_Dataset items:_
Content starts
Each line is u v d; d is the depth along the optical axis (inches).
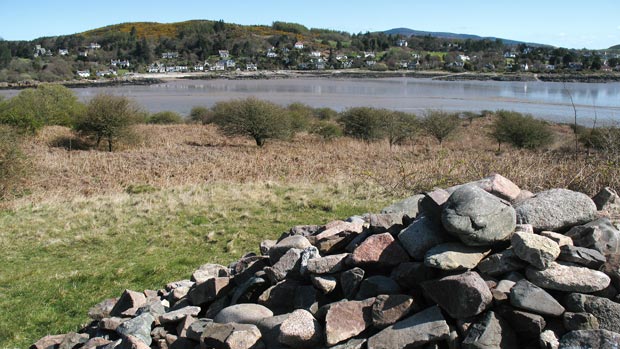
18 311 307.0
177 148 1041.5
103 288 337.1
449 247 166.2
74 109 1365.7
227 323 178.1
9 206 556.4
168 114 1644.9
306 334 160.1
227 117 1152.2
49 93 1365.7
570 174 445.7
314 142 1176.8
Content ends
_Instructions for the task:_
Output every entry above exactly as written, but omit the pictures.

_Result of this exercise:_
Each line is u v d; d is the depth along the optical axis (inches).
18 311 307.0
177 148 1041.5
103 288 337.1
449 247 166.2
74 109 1365.7
227 323 178.1
9 206 556.4
168 114 1644.9
306 334 160.1
227 117 1152.2
49 93 1365.7
570 174 445.7
314 142 1176.8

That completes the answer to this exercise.